U.S. District Court Judge Roger Titus took the rare move of acquitting former Glaxo lawyer Lauren Stevens without sending the case to the jury. Judge Titus called his summary move to acquit Ms. Stevens a first in his seven and a half years on the federal bench. He said that the Massachusetts magistrate judge that ordered privileged documents produced in the first place was wrong, and there was no evidence of crime or fraud sufficient to void the attorney/client privilege. Transcript at 3-4.
The judge ripped the government a new one in granting the motion for acquittal. Here’s a little taste:
There is an enormous potential for abuse in allowing prosecution of an attorney for the giving of legal advice. I conclude that the defendant in this case should never have been prosecuted and she should be permitted to resume her career.

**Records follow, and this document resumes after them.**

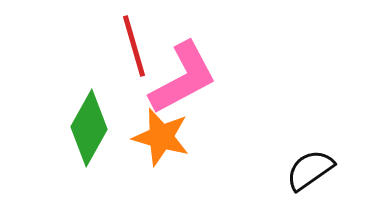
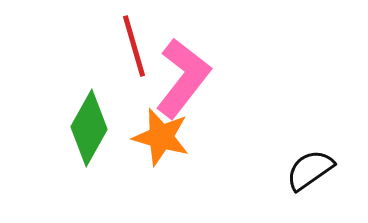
pink L-shape: rotated 24 degrees counterclockwise
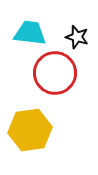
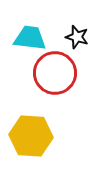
cyan trapezoid: moved 5 px down
yellow hexagon: moved 1 px right, 6 px down; rotated 12 degrees clockwise
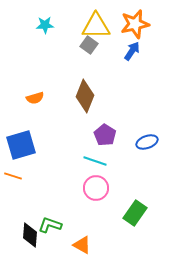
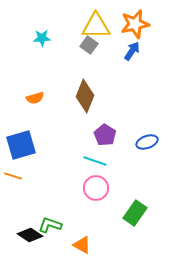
cyan star: moved 3 px left, 13 px down
black diamond: rotated 60 degrees counterclockwise
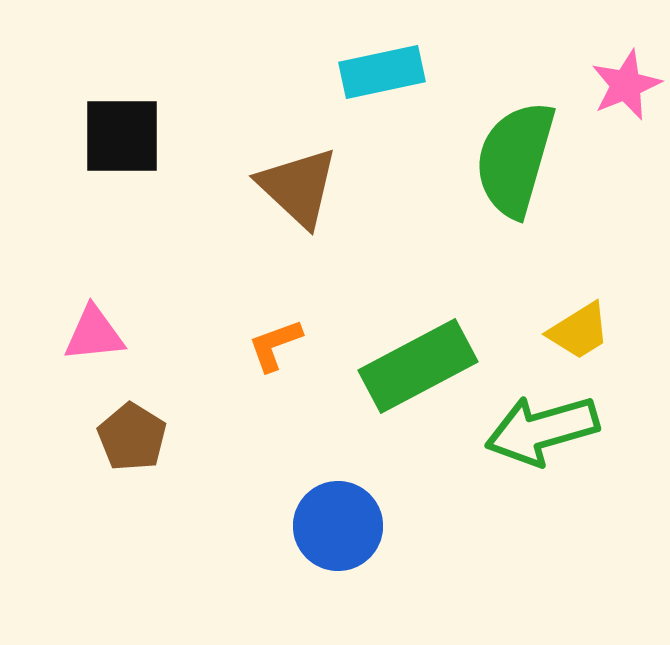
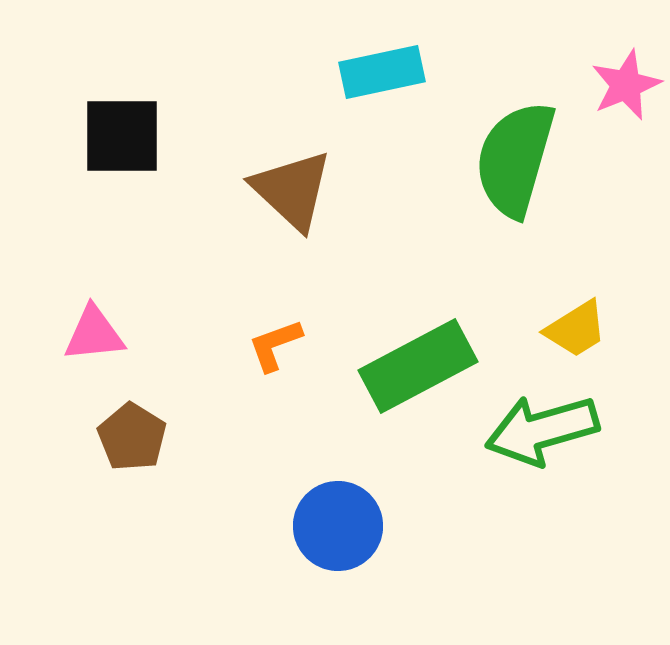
brown triangle: moved 6 px left, 3 px down
yellow trapezoid: moved 3 px left, 2 px up
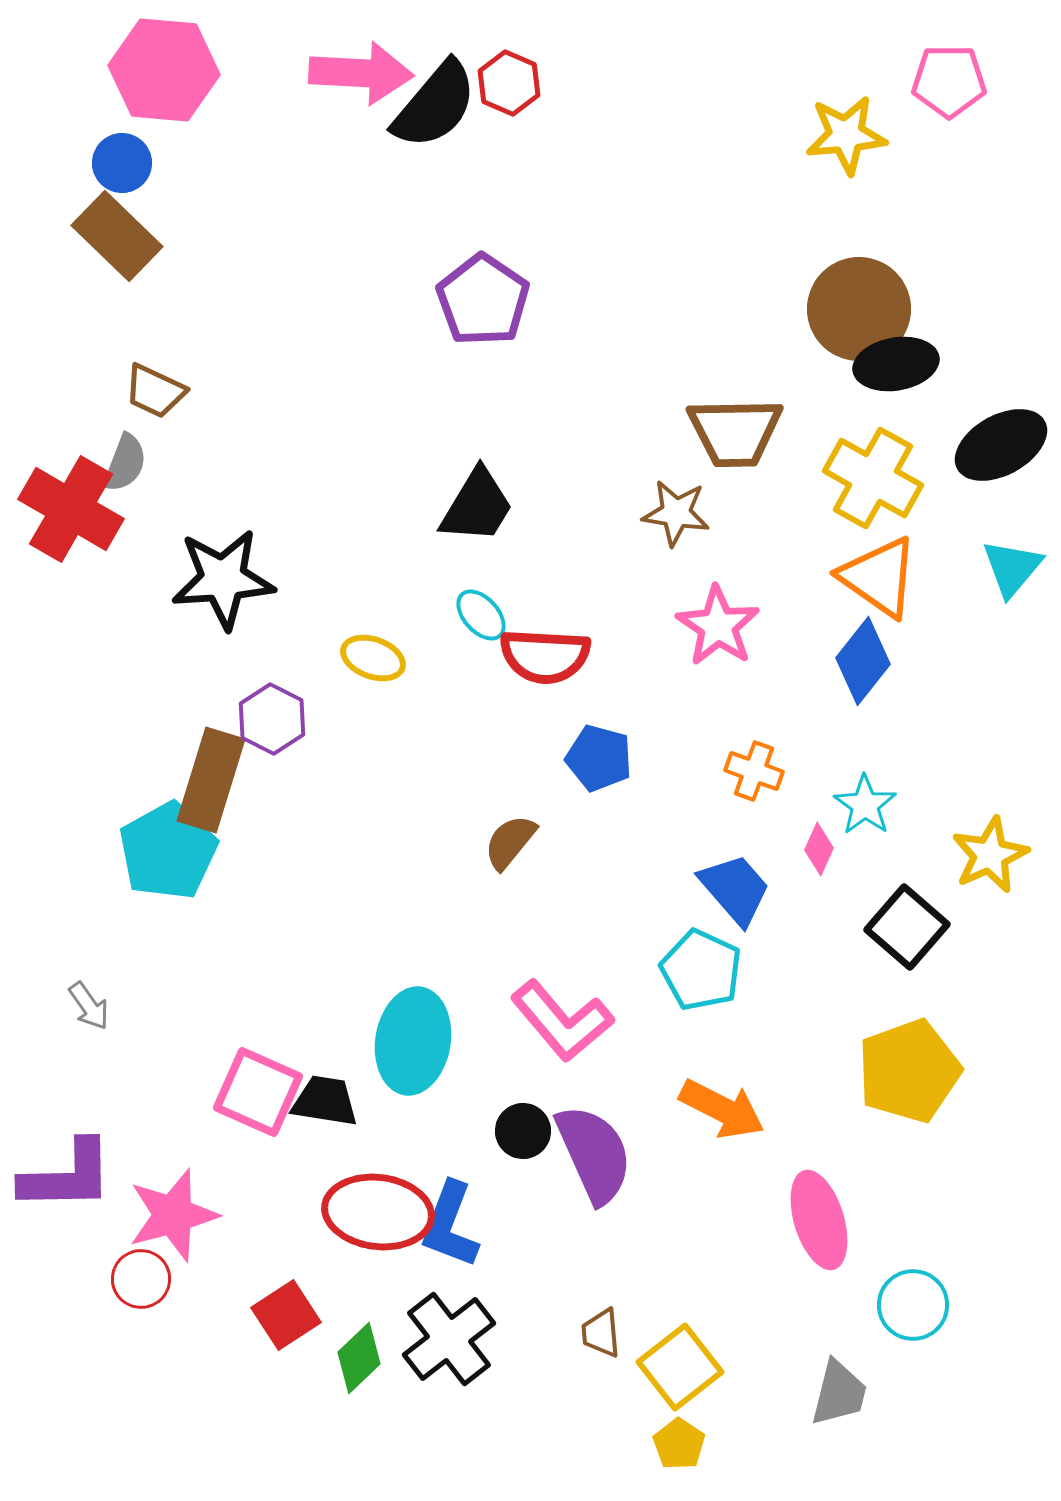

The institutional problem that causes me a great concern is that while lawyers should not get a free pass, the Court should be vigilant to permit the practice of law to be carried on, to be engaged in, and to allow lawyers to do their job of zealously representing the interests of their client. Anything that interferes with that is something that the court system should not countenance.
For those reasons, I am going to grant the Defense’s motion for judgment of acquittal, and that will bring this case to an end.
Transcript at 9-10. This is a victory for all lawyers who practice administrative law. Maybe the FDA and DoJ will go back to doing what they should be doing – which is protecting the safety of the public, without going haring after lawyers simply for doing their jobs.